The 6’5” Currier, a baby-fat Iowan who resembles a young Ben Rothwell, was surely considered a mere warm-up for the 6’3” former University of Minnesota linebacker Schoenfelder, a rangy, muscular Minnesotan in the mold of fellow natives Jesse “the Body” Ventura and pro boxer Joey Abell. But Schoenfelder, a four-time Academic All-Big Ten winner and a high school wrestling champion at 195 pounds, decided to hold off on utilizing his considerable mat skills against Currier, preferring instead to trade hands with the slightly taller man. The result was an entertaining two-round affair, with Currier withstanding Schoenfelder’s hardest blows in the first round—including some shots directly on the chin that could’ve felled Victor the Wrestling Bear—and returning fire with slow jabs and straights of his own that rocked Schoenfelder in turn.

This was exactly what Schoenfelder wanted, he explained during the post-fight interview. He craved a bloody brawl, and Currier obliged him by proving far tougher than advertised. In the second round, Schoenfelder imposed his will on the ground, repeatedly taking Currier down and pounding him with hard shots before submitting him via rear-naked choke. It was an inevitable win by the superior fighter that seemed in jeopardy until it wasn’t. There are levels to this game, both in terms of athleticism and ability, and Schoenfelder simply lapped Currier in both respects. Relishing the invincibility that comes with youth and the fact that he, unlike old man Mysiala, has never been knocked out, Schoenfelder could afford to test his chin in order to have some fun.

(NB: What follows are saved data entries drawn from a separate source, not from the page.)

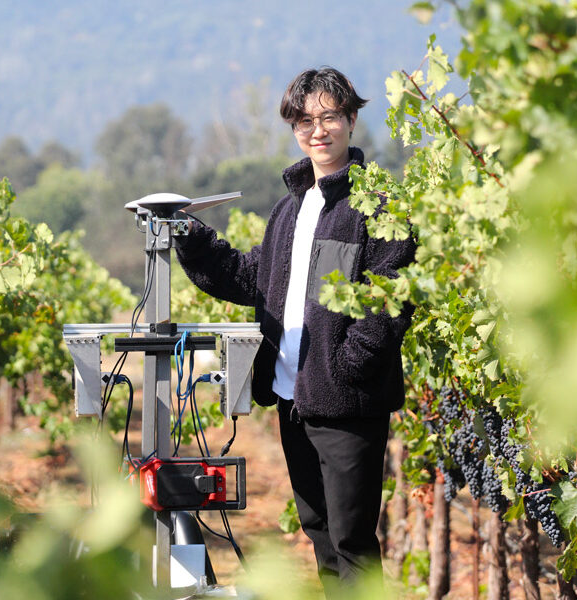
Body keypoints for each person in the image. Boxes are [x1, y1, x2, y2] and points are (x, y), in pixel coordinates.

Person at [175, 67, 415, 588]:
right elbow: (251, 279)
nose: (317, 130)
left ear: (352, 120)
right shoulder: (290, 210)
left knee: (353, 542)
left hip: (347, 405)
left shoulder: (374, 204)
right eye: (305, 120)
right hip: (292, 399)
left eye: (329, 116)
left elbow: (389, 296)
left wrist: (346, 368)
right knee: (321, 533)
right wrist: (191, 237)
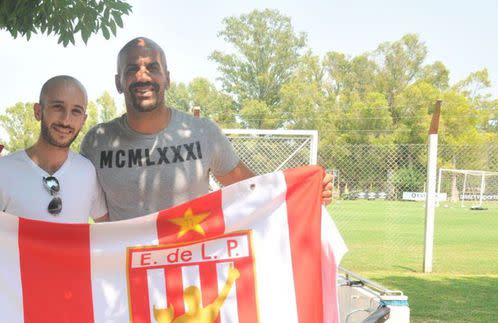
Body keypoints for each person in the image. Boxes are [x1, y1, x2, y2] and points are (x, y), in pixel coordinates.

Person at [78, 36, 333, 220]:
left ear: (167, 78)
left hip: (190, 279)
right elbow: (88, 209)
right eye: (132, 69)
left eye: (152, 68)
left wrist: (305, 191)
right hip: (125, 280)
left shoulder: (202, 132)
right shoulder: (97, 142)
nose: (142, 76)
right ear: (118, 82)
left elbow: (251, 187)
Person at [0, 75, 107, 233]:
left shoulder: (87, 171)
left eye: (76, 111)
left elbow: (110, 232)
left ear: (83, 120)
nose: (66, 120)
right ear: (38, 111)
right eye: (58, 107)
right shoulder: (1, 171)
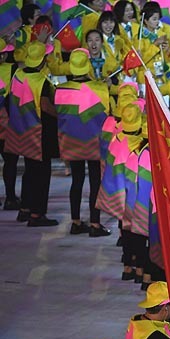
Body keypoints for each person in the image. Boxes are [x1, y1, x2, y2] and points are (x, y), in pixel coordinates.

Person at [56, 49, 111, 237]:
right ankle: (95, 224)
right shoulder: (99, 88)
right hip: (94, 142)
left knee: (76, 181)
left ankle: (76, 222)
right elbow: (106, 114)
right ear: (88, 65)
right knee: (95, 182)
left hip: (72, 142)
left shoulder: (61, 90)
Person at [7, 42, 58, 226]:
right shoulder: (41, 81)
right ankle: (37, 215)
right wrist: (61, 112)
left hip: (21, 131)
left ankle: (25, 209)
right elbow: (46, 106)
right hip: (39, 134)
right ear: (42, 60)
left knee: (29, 172)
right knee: (42, 174)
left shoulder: (17, 75)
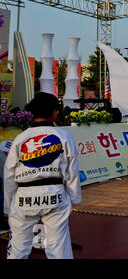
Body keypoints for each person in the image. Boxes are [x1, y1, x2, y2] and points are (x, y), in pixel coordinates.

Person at [4, 92, 82, 259]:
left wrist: (9, 204)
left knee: (18, 248)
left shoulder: (20, 138)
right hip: (55, 195)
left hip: (24, 196)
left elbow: (9, 173)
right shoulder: (64, 136)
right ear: (54, 112)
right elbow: (72, 171)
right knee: (58, 249)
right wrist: (74, 198)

Whither “Berserk” Schoenfelder? He’s not ready for Davion Franklin or Said Sowma—they’re older and more experienced, even if still early in their own careers—so we can probably expect to see more slugfests against game tomato cans. Currier did yeoman’s work in defeat, and the smarter-than-he-looks Schoenfelder knew how to exploit his opponent’s willingness to mix it up to the delight of the crowd, even drawing boos when he finished the tubby, scrappy underdog.

These were just two fights among dozens of sanctioned pro bouts last week—one between the old, the other between the young. Both are destined to remain footnotes, lost in the mists of streaming history that seems to evanesce as fast as it appears, stored on servers somewhere until the day the lights go off and they aren’t. These pitched battles meant something to me, though, and perhaps now even to you, if you dared to read this far.